HealthPretrain.py 8.9 KB


  1. import os
  2. import joblib
  3. import numpy as np
  4. import pandas as pd
  5. from sklearn.neighbors import BallTree
  6. from typing import Dict, Optional
  7. from app.services.HealthAssessor import HealthAssessor
  8. from app.logger import logger
  9. import hashlib
  10. import redis
  11. from app.services.HealthCacheService import CacheService
  12. class WindFarmPretrainModel:
  13. """整个风场的预训练模型"""
  14. def __init__(self, wind_code: str):
  15. self.wind_code = wind_code
  16. self.mill_type = None # 风场主要机型
  17. self.subsystem_models = {} # 各子系统模型
  18. self.features = {} # 各子系统使用的特征
  19. self.turbine_codes = [] # 包含的风机列表
  20. self.cache_client = CacheService(host='192.168.50.233', port=6379,db =10,password=123456,ttl=2592000 ) # 添加缓存客户端
  21. def train(self, data_dict: Dict[str, pd.DataFrame], mill_type: str):
  22. """训练风场模型(支持单特征子系统)"""
  23. self.mill_type = mill_type
  24. self.turbine_codes = list(data_dict.keys())

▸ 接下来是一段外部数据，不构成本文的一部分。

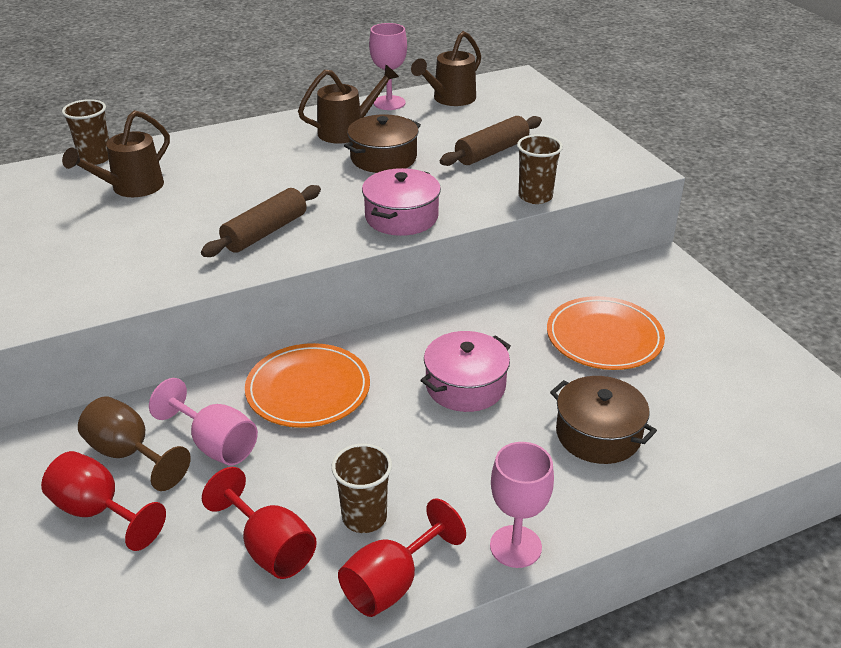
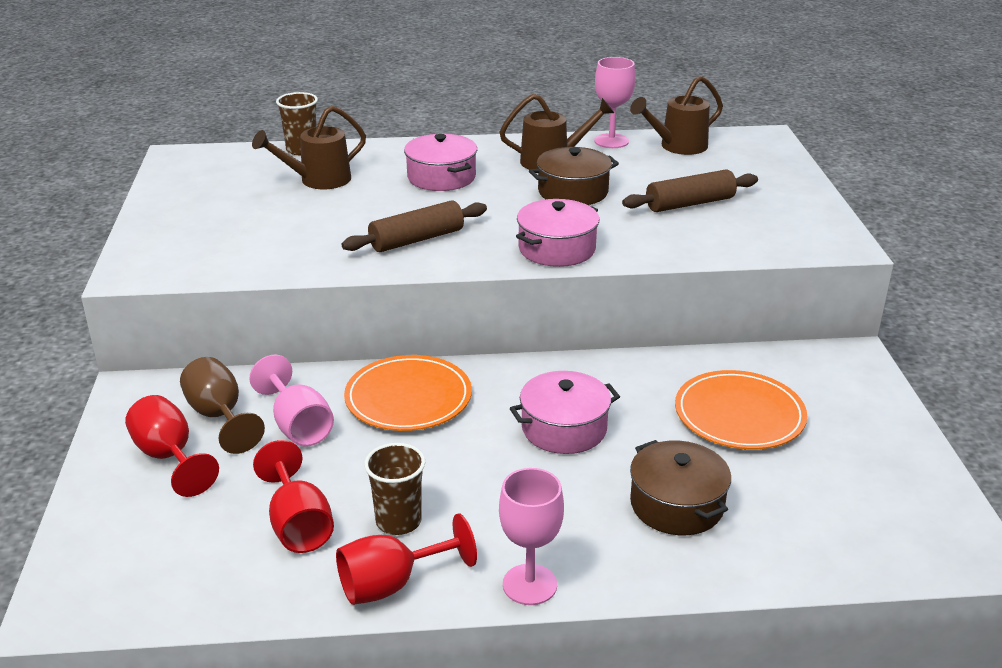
camera: 20 degrees right, 5 degrees down
brown cup [517,134,563,204] -> none
none -> pink pot [404,134,477,191]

  25. assessor = HealthAssessor()
  26. # 合并所有风机数据用于训练
  27. all_data = pd.concat(data_dict.values())
  28. # 训练各子系统模型
  29. subsystems = {
  30. 'generator': assessor.subsystem_config['generator'][mill_type],
  31. 'nacelle': assessor.subsystem_config['nacelle'],
  32. 'grid': assessor.subsystem_config['grid'],
  33. 'drive_train': assessor.subsystem_config['drive_train'] if mill_type == 'dfig' else None
  34. }
  35. for subsys, config in subsystems.items():
  36. if config is None:
  37. continue
  38. # 获取子系统特征
  39. features = assessor._get_subsystem_features(config, all_data)
  40. logger.info('features',features)
  41. if not features:
  42. logger.warning(f"子系统 {subsys} 无有效特征")
  43. continue
  44. # 准备训练数据 - 降低样本量要求但至少需要100个样本
  45. train_data = all_data[features].dropna()
  46. if len(train_data) < 100: # 原为1000
  47. logger.warning(f"子系统 {subsys} 数据不足: {len(train_data)}样本")
  48. continue
  49. try:
  50. # 训练MSET模型
  51. mset = assessor._create_mset_core()
  52. if mset.genDLMatrix(train_data.values) != 0:
  53. continue
  54. # 计算权重 - 支持单特征
  55. normalized_data = mset.CRITIC_prepare(train_data)
  56. # 单特征直接赋权重1.0
  57. if len(normalized_data.columns) == 1:
  58. weights = pd.Series([1.0], index=normalized_data.columns)
  59. else:
  60. weights = mset.CRITIC(normalized_data)
  61. # 保存子系统模型
  62. self.subsystem_models[subsys] = {
  63. 'matrixD': mset.matrixD,
  64. 'healthyResidual': mset.healthyResidual,
  65. 'feature_weights': weights.to_dict()
  66. }
  67. self.features[subsys] = features
  68. except Exception as e:
  69. logger.error(f"子系统 {subsys} 训练失败: {str(e)}")
  70. continue
  71. def assess(self, data: pd.DataFrame, turbine_code: str) -> Dict:
  72. # 生成缓存键
  73. cache_key = f"pretrain:{self.wind_code}:{turbine_code}:{data.shape[0]}:{hashlib.sha256(pd.util.hash_pandas_object(data).values.tobytes()).hexdigest()}"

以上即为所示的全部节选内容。